Panel Contract
Definition: A contract awarded to a supplier who has been appointed to a government panel, governing the terms under which work orders or assignments will be issued and delivered throughout the panel period.
What is a Panel Contract?
A Panel Contract is the formal agreement between a government agency and a supplier who has been appointed to a Panel Arrangement. It sets out the terms, conditions, and rates under which the supplier will deliver work when engaged by the agency. Being awarded a panel contract means you are an approved supplier — but actual work depends on being selected for individual assignments.
How Does a Panel Contract Work?
- The agency establishes a panel through a competitive procurement process
- Successful suppliers each sign a panel contract with agreed terms and rates
- When work arises, the agency engages one or more panel suppliers through a work order, brief, or mini-competition
- The supplier delivers the work under the terms of the panel contract
- The panel contract runs for the specified term (typically 2-5 years)

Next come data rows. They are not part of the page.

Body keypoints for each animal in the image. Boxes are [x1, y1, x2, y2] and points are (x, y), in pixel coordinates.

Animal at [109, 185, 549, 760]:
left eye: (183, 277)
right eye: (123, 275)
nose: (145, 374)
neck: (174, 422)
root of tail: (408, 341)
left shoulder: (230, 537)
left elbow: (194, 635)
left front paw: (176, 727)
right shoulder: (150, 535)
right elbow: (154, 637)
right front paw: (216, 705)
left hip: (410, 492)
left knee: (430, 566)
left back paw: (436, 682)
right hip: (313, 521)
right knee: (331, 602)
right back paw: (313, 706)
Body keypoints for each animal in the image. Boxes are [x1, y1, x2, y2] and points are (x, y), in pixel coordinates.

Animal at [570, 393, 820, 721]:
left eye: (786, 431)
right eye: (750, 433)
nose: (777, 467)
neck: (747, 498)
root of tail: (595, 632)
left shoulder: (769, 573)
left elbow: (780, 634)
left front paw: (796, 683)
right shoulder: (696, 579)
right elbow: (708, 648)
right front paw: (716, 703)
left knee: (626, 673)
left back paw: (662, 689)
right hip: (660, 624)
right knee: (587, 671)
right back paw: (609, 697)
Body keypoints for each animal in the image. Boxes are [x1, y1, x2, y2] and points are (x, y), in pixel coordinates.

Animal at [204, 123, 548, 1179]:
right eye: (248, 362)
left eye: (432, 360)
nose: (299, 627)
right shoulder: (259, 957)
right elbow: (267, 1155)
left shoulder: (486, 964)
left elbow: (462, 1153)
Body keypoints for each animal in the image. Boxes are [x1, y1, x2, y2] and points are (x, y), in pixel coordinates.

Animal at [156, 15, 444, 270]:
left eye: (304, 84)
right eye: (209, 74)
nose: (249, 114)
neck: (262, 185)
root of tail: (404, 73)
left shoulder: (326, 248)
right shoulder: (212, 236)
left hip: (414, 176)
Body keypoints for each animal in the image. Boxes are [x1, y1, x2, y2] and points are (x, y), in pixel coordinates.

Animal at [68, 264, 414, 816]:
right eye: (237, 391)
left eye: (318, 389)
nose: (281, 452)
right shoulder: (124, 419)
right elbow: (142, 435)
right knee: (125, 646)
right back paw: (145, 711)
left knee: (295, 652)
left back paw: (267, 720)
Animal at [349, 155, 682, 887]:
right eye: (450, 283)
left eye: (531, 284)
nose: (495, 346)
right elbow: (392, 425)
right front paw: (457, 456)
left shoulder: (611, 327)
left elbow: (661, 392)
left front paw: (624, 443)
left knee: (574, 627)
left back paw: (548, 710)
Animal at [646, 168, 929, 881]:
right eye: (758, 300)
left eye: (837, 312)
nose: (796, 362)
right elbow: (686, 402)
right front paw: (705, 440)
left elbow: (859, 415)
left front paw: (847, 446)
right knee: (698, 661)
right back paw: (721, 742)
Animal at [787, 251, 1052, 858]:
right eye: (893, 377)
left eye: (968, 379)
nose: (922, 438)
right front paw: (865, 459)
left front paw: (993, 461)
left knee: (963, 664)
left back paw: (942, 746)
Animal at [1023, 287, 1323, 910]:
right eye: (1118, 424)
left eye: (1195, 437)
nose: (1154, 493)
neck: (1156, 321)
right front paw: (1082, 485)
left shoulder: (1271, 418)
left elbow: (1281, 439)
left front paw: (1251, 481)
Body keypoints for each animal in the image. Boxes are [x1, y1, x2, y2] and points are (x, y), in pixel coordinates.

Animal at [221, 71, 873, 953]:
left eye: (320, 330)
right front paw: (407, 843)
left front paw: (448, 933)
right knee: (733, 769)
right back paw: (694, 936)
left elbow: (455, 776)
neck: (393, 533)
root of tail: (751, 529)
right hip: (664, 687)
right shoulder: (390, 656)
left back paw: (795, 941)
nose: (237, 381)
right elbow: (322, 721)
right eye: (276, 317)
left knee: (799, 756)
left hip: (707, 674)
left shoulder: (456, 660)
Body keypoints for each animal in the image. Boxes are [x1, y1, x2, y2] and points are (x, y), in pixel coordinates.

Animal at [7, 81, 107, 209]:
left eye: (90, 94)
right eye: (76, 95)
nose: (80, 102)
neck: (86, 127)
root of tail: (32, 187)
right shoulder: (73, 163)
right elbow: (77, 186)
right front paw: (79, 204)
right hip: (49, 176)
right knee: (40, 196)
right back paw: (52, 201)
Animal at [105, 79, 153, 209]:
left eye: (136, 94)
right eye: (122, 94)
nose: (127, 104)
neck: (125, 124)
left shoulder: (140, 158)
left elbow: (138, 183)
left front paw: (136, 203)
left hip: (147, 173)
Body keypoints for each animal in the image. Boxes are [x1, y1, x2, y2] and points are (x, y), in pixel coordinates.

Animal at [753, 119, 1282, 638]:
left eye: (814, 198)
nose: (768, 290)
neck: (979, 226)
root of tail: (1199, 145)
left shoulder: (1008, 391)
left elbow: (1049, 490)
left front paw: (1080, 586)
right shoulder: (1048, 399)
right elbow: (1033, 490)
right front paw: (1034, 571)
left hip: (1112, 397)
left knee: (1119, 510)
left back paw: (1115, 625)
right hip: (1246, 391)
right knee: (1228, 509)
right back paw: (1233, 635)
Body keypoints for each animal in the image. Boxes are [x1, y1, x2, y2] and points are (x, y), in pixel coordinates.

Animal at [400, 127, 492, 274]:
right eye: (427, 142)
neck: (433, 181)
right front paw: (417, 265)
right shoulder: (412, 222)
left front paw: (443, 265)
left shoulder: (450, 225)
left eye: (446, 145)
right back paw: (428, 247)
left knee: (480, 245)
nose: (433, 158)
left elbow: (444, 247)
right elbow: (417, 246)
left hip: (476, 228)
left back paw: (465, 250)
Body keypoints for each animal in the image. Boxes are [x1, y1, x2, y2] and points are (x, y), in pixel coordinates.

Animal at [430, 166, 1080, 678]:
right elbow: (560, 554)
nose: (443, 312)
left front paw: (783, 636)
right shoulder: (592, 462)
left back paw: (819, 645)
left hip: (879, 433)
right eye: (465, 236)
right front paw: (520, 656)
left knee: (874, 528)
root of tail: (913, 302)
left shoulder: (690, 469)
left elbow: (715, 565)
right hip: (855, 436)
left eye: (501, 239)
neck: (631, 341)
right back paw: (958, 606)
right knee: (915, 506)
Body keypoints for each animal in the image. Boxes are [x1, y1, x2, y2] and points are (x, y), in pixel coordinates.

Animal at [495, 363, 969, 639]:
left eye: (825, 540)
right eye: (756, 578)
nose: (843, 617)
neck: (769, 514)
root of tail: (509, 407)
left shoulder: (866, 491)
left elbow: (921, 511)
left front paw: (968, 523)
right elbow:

What Does a Panel Contract Include?
A typical panel contract covers:
- Scope of services — the categories of work covered by the panel
- Rate card — agreed rates for different service levels, roles, or deliverables
- Conditions of Contract — the legal terms governing all work orders
- Work order process — how work will be allocated (competitive quotes, direct allocation, cascading)
- Performance framework — KPIs, reporting, and review mechanisms
- Insurance and compliance — ongoing requirements the supplier must maintain
Panel Contract vs Fixed Price Contract
A Fixed Price Contract is for a defined scope at a set price. A panel contract is a framework that enables multiple engagements over time — each work order may be fixed price, time-and-materials, or another pricing model, but all fall under the panel contract umbrella.
Tips for Tenderers
- Winning the contract is step one — actively pursue work orders once appointed.
- Build relationships with agency teams — they decide which panel member to engage for each assignment.
- Deliver consistently — your performance on early work orders shapes your reputation for the panel’s duration.
- Track utilisation — if you are not receiving work, seek feedback from the agency on how to improve your positioning.
Related Terms
Conditions of Contract
The legal terms and clauses included in a government tender that define the rights, obligations, and liabilities of both the agency and the successful supplier once a contract is formed.
Fixed Price Contract
A contract where the supplier agrees to deliver the specified goods, services, or works for a set price that does not change regardless of the actual costs incurred during delivery.
Panel Arrangement
A pre-approved list of suppliers who have been assessed as capable of providing particular goods or services, from which government agencies can procure without running a full open tender each time.
Period Contract
A contract for the provision of goods or services over a defined period of time, typically with agreed rates or pricing, where the exact volume of work is not predetermined.
Subcontracting
The practice where a supplier who has been awarded a government contract engages another business to deliver part of the contracted work, while remaining responsible to the government agency for the overall delivery.